Let's go through each step systematically.
1. Use slope formula to find the slope.
The slope formula is given by: \[ m = \frac{y_2 - y_1}{x_2 - x_1} \] Using the points \((6, -2)\) and \((-2, 4)\):
\[ m = \frac{4 - (-2)}{-2 - 6} = \frac{4 + 2}{-2 - 6} = \frac{6}{-8} = -\frac{3}{4} \]
2. Substitute a point and slope in point-slope form.
We'll use the point \((-2, 4)\) and the slope \(-\frac{3}{4}\). The point-slope form of the line equation is: \[ y - y_1 = m(x - x_1) \] Substituting in the values: \[ y - 4 = -\frac{3}{4}(x - (-2)) \quad \text{or} \quad y - 4 = -\frac{3}{4}(x + 2) \]
3. Distribute the slope through the parentheses.
Now distribute \(-\frac{3}{4}\): \[ y - 4 = -\frac{3}{4}x - \frac{3}{4} \cdot 2 \] Calculating \(-\frac{3}{4} \cdot 2\): \[ -\frac{3}{4} \cdot 2 = -\frac{6}{4} = -\frac{3}{2} \] So we have: \[ y - 4 = -\frac{3}{4}x - \frac{3}{2} \]

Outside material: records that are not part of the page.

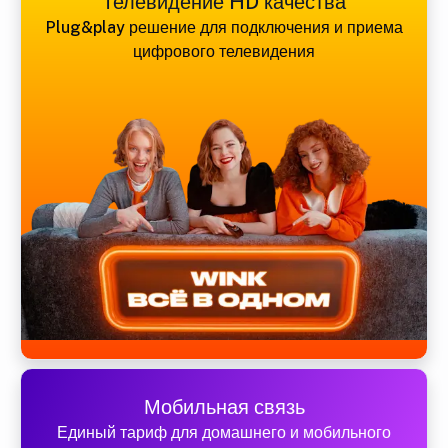
Телевидение HD качества
Plug&play решение для подключения и приема
цифрового телевидения
Мобильная связь
Единый тариф для домашнего и мобильного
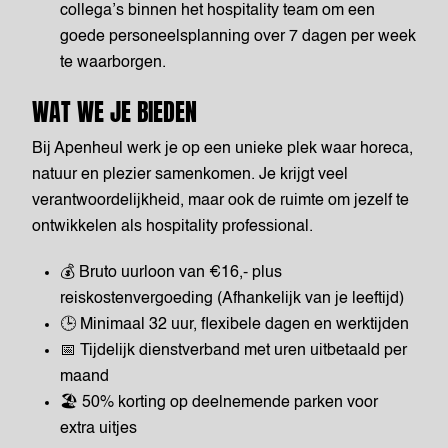
collega’s binnen het hospitality team om een
goede personeelsplanning over 7 dagen per week
te waarborgen.
WAT WE JE BIEDEN
Bij Apenheul werk je op een unieke plek waar horeca,
natuur en plezier samenkomen. Je krijgt veel
verantwoordelijkheid, maar ook de ruimte om jezelf te
ontwikkelen als hospitality professional.
💰 Bruto uurloon van €16,- plus
reiskostenvergoeding (Afhankelijk van je leeftijd)
🕒 Minimaal 32 uur, flexibele dagen en werktijden
📅 Tijdelijk dienstverband met uren uitbetaald per
maand
🏖️ 50% korting op deelnemende parken voor
extra uitjes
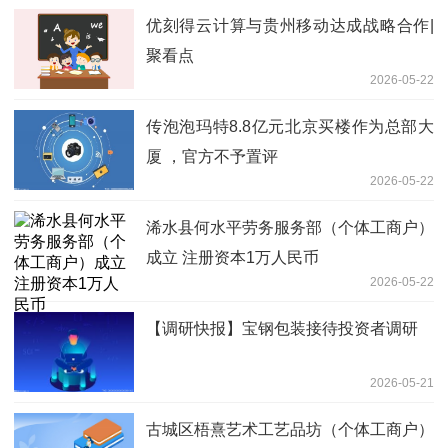
优刻得云计算与贵州移动达成战略合作|
聚看点
2026-05-22
传泡泡玛特8.8亿元北京买楼作为总部大
厦 ，官方不予置评
2026-05-22
浠水县何水平劳务服务部（个体工商户）
成立 注册资本1万人民币
2026-05-22
【调研快报】宝钢包装接待投资者调研
2026-05-21
古城区梧熹艺术工艺品坊（个体工商户）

4. Solve for the y-variable.
Now, add \(4\) to both sides: \[ y = -\frac{3}{4}x - \frac{3}{2} + 4 \] Convert \(4\) to a fraction with a common denominator: \[ 4 = \frac{8}{2} \] Now combine the constants: \[ y = -\frac{3}{4}x - \frac{3}{2} + \frac{8}{2} = -\frac{3}{4}x + \frac{5}{2} \]
Final Output
So, the final equation in slope-intercept form is: \[ y = -\frac{3}{4}x + \frac{5}{2} \]